Restituez mot pour mot le passage de l'extrait sur l'Union européenne qui va de « Mais les effets » jusqu'à « l'avenir de l'Europe. ».

Extrait proposé =>
↓

Pour mettre un terme à cette aberration qui donne la priorité à des réponses nationales face à des menaces pesant sur la communauté, l'idée de la mise en place du système PNR est mise en avant de façon récurrente. Le PNR (Passenger Name Record) regroupe l'ensemble des données personnelles concernant tous les détails d'un voyage pour des passagers voyageant ensemble. Mais cette base de données tarde à voir le jour en raison des divergences entre les Etats membres liées à la protection de la vie privée. Même l'agence européenne Frontex chargée d'assurer la gestion de la coopération opérationnelle aux frontières extérieures des États membres de l'Union européenne n'échappe pas à la diatribe. Depuis la crise migratoire, l'agence se fait dédaigner, surtout après les deux naufrages du douze et du dix-neuf avril 2015 en Méditerranée, qui ont fait plus de mille deux cents morts, en dépit de la mise en place de l'opération Triton. Ce qui amena des personnalités et des organisations non gouvernementales à dénoncer les activités de Frontex, les considérant non conformes aux droits fondamentaux.

Mais les effets induits par la crise migratoire et la détérioration de la sécurité ne sont pas les seuls éléments qui constituent le tournant dans l'histoire de l'Union européenne. Monopolisant les actualités se rapportant à l'Union européenne, ces évènements mettent sous le boisseau d'autres aux conséquences non moins fâcheuses. Ainsi, les élections électorales prévues dans quelques pays dans les mois prochains et les conditions de la mise en œuvre de l'accord entre l'Union européenne et la Turquie sont tout aussi déterminants pour l'avenir de l'Europe.

La menace du Brexit :

Abréviation de «British Exit», la menace du Brexit pèse comme une épée de Damoclès sur l'Union européenne depuis 2015, au plus fort moment de la crise grecque. Evoquant l'hypothèse d'une sortie du Royaume-Uni de l'Union européenne, le Premier ministre David Cameron a trouvé un compromis avec l'Union européenne pour défendre le maintien du Royaume-Uni au sein de l'Union européenne, lors du référendum prévu le vingt-trois juin 2016. Après d'âpres négociations, le Royaume-Uni a obtenu le statut spécial qu'il exigeait à cor et à cri depuis près d'une année. Mais ce statut spécial fait craindre l'émergence d'une Europe « à la carte », car certains Etats comme le Danemark et la Hongrie s'interrogent déjà sur la possibilité d'obtenir un pareil traitement de faveur. Qu'est-ce qui fait donc du Royaume-Uni un membre « spécial » de l'Union européenne ?

↑

[Textes sources des documents mis en forme]
↓

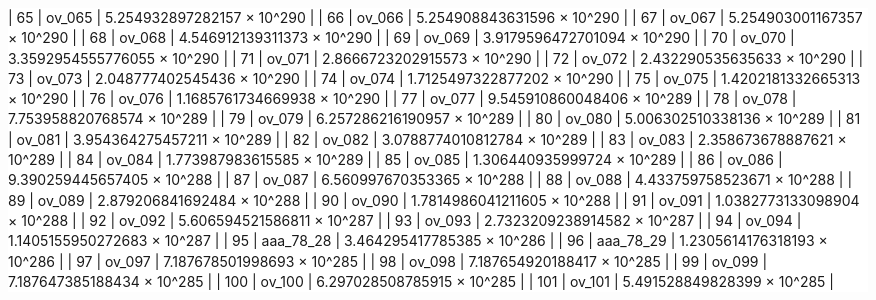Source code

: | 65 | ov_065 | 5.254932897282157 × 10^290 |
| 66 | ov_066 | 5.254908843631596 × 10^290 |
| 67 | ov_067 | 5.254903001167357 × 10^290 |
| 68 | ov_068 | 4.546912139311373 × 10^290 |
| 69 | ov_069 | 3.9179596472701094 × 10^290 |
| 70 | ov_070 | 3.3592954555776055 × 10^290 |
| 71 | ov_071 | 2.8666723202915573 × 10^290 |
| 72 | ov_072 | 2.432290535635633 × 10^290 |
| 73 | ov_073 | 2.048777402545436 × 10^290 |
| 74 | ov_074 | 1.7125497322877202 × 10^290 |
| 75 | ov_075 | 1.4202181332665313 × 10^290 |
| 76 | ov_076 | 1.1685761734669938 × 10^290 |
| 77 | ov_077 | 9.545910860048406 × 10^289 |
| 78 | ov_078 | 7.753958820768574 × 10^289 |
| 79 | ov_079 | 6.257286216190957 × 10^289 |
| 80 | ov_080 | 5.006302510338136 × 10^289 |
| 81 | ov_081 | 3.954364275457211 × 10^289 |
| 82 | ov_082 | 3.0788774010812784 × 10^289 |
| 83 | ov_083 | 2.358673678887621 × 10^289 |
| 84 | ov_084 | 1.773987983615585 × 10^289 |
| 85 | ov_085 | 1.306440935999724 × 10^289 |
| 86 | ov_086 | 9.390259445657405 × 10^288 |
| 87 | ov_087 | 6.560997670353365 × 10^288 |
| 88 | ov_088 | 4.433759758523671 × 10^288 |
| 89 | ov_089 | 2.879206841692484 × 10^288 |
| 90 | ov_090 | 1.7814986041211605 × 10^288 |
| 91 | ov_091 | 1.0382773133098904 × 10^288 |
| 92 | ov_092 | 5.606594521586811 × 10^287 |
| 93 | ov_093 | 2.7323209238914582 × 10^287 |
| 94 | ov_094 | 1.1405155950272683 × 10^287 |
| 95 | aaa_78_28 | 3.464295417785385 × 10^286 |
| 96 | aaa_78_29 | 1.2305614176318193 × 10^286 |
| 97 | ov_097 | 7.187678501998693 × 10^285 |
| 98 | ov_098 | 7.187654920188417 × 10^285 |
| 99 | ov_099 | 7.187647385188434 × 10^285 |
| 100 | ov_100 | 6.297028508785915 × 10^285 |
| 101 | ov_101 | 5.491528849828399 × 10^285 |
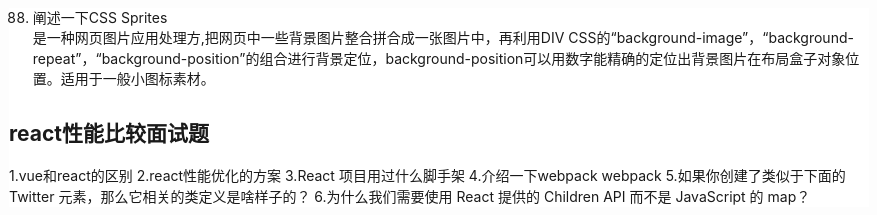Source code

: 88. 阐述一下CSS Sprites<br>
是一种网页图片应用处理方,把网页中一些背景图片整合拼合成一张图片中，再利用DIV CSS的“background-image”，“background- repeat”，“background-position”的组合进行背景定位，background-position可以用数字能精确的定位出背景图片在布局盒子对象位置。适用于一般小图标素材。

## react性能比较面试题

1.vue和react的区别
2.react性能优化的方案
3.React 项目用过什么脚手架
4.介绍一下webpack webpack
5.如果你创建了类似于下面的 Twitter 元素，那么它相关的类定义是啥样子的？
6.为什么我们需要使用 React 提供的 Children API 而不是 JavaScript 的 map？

↑
↓

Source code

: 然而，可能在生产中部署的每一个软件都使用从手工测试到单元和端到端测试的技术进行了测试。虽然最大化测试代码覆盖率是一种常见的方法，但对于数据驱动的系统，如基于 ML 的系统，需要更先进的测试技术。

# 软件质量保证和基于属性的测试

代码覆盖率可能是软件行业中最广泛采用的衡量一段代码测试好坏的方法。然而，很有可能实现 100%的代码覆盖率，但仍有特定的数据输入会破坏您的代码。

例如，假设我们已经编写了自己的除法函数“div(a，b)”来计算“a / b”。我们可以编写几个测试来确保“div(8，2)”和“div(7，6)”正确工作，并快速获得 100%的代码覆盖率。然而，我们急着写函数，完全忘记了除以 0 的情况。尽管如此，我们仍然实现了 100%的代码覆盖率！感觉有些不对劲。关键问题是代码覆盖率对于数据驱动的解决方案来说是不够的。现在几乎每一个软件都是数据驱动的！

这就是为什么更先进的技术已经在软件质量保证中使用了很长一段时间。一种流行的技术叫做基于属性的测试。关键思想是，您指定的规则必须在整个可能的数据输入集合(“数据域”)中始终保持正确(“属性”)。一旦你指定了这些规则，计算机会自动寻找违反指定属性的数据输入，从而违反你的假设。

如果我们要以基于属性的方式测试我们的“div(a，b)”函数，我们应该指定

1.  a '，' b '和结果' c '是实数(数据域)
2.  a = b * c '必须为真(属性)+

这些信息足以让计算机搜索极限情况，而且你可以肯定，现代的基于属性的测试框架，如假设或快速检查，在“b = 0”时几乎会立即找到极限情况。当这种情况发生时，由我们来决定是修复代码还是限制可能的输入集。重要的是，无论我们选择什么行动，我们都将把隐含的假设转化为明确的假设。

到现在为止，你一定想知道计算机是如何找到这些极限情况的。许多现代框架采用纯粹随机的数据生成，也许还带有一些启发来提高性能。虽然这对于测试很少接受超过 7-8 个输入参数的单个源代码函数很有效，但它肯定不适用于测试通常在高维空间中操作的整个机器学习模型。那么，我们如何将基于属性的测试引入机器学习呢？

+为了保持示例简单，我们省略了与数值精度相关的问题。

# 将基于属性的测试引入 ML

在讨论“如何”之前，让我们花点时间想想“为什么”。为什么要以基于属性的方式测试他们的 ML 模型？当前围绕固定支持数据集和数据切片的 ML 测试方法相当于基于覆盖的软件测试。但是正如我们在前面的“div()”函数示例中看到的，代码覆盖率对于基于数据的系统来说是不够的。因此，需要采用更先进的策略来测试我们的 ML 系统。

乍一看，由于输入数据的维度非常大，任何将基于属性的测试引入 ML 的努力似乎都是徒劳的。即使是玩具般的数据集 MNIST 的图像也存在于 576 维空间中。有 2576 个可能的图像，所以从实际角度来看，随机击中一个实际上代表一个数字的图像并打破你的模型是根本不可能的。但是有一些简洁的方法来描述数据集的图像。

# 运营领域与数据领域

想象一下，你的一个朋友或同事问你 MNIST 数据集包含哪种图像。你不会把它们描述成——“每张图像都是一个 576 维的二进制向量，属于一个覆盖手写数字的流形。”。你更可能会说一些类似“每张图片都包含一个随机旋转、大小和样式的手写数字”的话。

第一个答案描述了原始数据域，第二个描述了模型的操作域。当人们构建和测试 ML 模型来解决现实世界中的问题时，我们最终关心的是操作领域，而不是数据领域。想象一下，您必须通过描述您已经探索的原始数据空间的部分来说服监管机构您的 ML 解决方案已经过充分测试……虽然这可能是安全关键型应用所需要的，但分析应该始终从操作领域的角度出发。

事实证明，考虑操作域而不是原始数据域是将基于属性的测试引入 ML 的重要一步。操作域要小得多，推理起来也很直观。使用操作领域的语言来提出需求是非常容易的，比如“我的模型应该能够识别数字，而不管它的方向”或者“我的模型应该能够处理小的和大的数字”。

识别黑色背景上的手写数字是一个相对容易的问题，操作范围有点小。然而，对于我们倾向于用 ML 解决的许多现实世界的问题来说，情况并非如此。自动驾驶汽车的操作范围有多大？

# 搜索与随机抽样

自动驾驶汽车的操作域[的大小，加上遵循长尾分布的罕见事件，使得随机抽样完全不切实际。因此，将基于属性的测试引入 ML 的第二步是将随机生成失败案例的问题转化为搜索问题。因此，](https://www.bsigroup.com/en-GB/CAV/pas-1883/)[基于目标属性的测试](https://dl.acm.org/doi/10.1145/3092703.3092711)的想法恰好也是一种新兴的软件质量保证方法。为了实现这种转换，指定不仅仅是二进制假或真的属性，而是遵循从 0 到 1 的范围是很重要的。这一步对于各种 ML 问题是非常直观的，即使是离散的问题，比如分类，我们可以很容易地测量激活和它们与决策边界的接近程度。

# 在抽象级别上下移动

↑

Résultat attendu =>
Mais les effets induits par la crise migratoire et la détérioration de la sécurité ne sont pas les seuls éléments qui constituent le tournant dans l'histoire de l'Union européenne. Monopolisant les actualités se rapportant à l'Union européenne, ces évènements mettent sous le boisseau d'autres aux conséquences non moins fâcheuses. Ainsi, les élections électorales prévues dans quelques pays dans les mois prochains et les conditions de la mise en œuvre de l'accord entre l'Union européenne et la Turquie sont tout aussi déterminants pour l'avenir de l'Europe.